Originally from Antioch, she was living in Syria and on the 8th of March 2018 she tried to reach Greece via Lebanon. She was handed over to Turkish agents after the detention, who pushed her onto a plane and brought her back to Turkey. Her friends did not know where she was. They did not know for the next six months, while she was detained and tortured with unconscionable brutality.
“As soon as I entered the secret centre they immediately stripped me naked and put me in a cell. We already know everything they told me, but we want to hear it from you, tell us! I immediately went on hunger strike. They asked me what I wanted, My freedom! I answered, Then you must speak, they demanded, Then I don’t want anything, I said. They gave me electric shock, naked and blindfolded. They used an electric gun on me, I didn’t control my body and when my mouth opened by involuntary reflex, they forced soup down my throat’.

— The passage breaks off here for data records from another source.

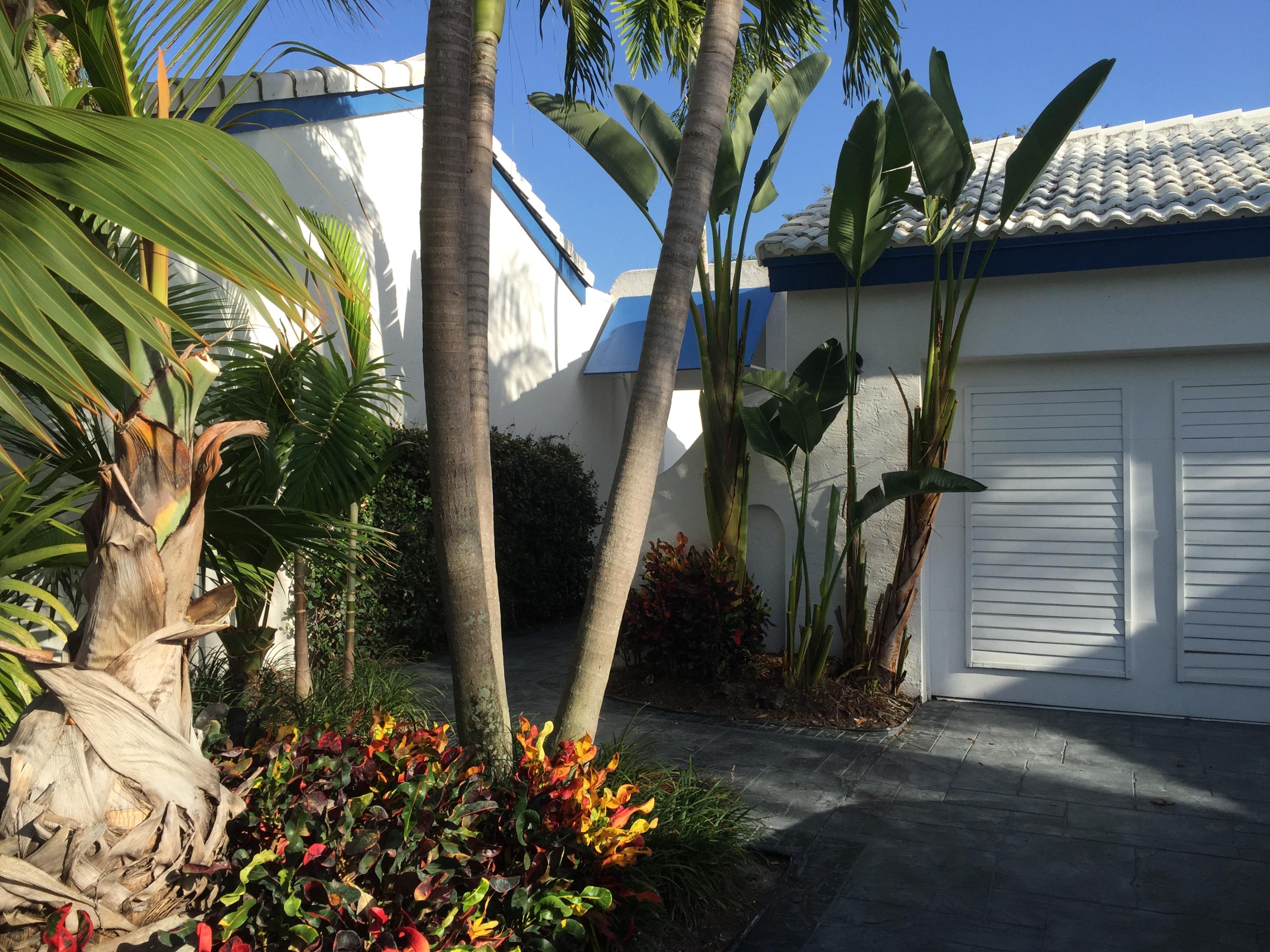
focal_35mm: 29
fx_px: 1064
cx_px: 635
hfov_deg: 61.7
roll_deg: -0.8
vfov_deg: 48.2
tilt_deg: +4.1
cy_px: 476
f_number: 2.2
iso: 32
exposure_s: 1/1130
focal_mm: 4.15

AYTEN She is a revolutionary, an anti-fascist. What she, like other Turkish revolutionaries, demands is democracy, recognition of minorities, release of political prisoners, an end to torture, respect for human rights, condemnation of police brutality, and fair prosecutions for officers who have killed or tortured.
Revolutionary movements are part of the history and the very fabric of Turkey. So is the repression and violence of the means used to crush them. Arbitrary detention and torture are among them, as confirmed again in 2020 by the Council of Europe’s European Committee for the Prevention of Torture and Inhuman or Degrading Treatment or Punishment (Cpt) and in 2017 by the UN Special Rapporteur.

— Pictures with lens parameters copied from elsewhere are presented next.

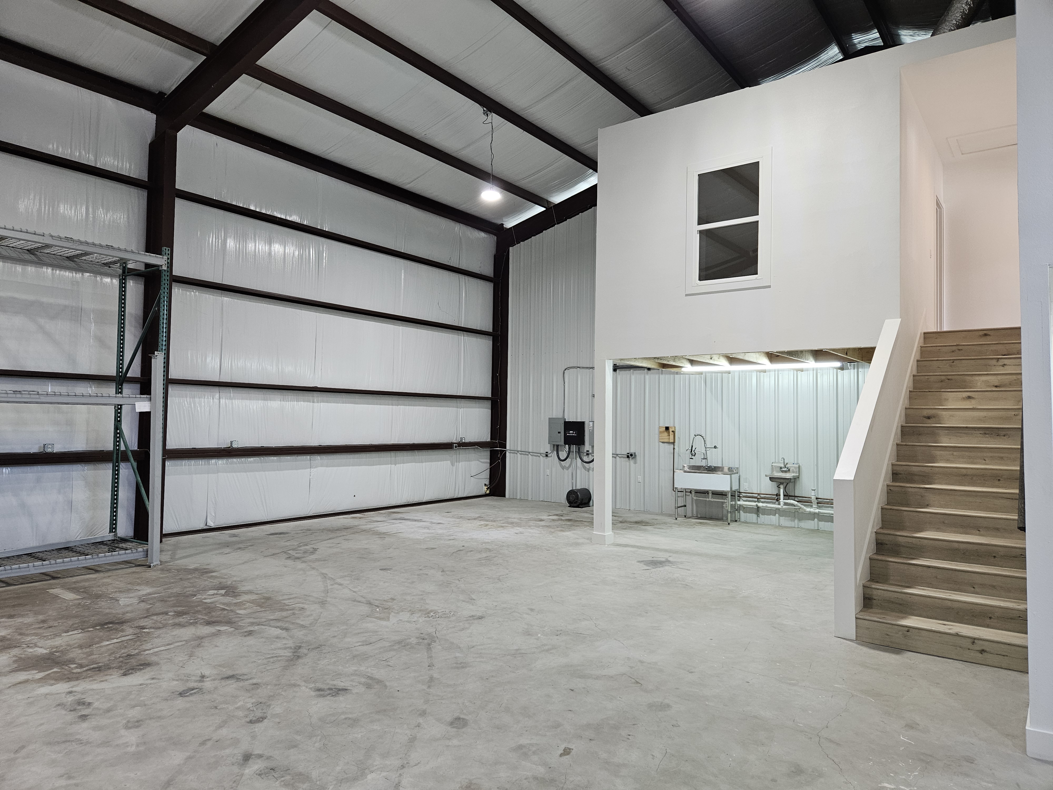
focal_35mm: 23
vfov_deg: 58.9
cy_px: 395
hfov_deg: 73.9
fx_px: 700
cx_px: 526
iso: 200
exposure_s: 1/120
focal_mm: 5.4
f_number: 1.8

Turkey is the country where 120 prisoners died of hunger strikes in seven years, from 2000 to 2007. In 2020, the deaths in prison, also from hunger strikes, of three members of the music group Grup Yorum and the lawyer Ebru Timtik caused a sensation.
“After three months of torture and hunger strike I became ill. They stopped the violence and treated me and force-fed me with a tube. I felt better. But I soon realised with horror that feeling better was a sentence: they took me to the brink of exhaustion and then cured me only to be able to start again without risking my death’.
Anti-terrorism laws, which allow the arrest and detention not only of political opponents but also of lawyers defending them, human rights activists, artists, singers, intellectuals, are still widely used. As is the charge of attempting to ‘overthrow the government’, of which Ayten is accused and for which she faces one of two life sentences.
The indictment revolves around the statement of a secret witness. Also central to the second indictment is the role of a secret witness who testified that he saw Ayten Öztürk witness, i.e. watch from a pavement without taking part, a lynching attempt. The victim of the lynching did not die and did not press charges, she denies having been present, yet she faces a life sentence.
“They subjected me several times to baton raping, they tried to rape me in every way, they left me naked on the ground and rushed at me, touching me everywhere with brutality, with their hands and with objects, humiliating me with insults and abuses. The torture that made me suffer most of all was the electric shock they gave me through plates slipped under my nails. I would faint every time, they would take me to the bathroom and put my head under water. Then they used the gun again: with the water the pain was multiplied’.
After the six months of torture, Ayten was again treated by her torturers and then abandoned in a field, where the police faked a random discovery a few hours later. Taken to prison, her cellmates counted 898 scars on her body. After three and a half years in prison, she was released on 10 June 2021 under house arrest, where she remains today, awaiting final judgement.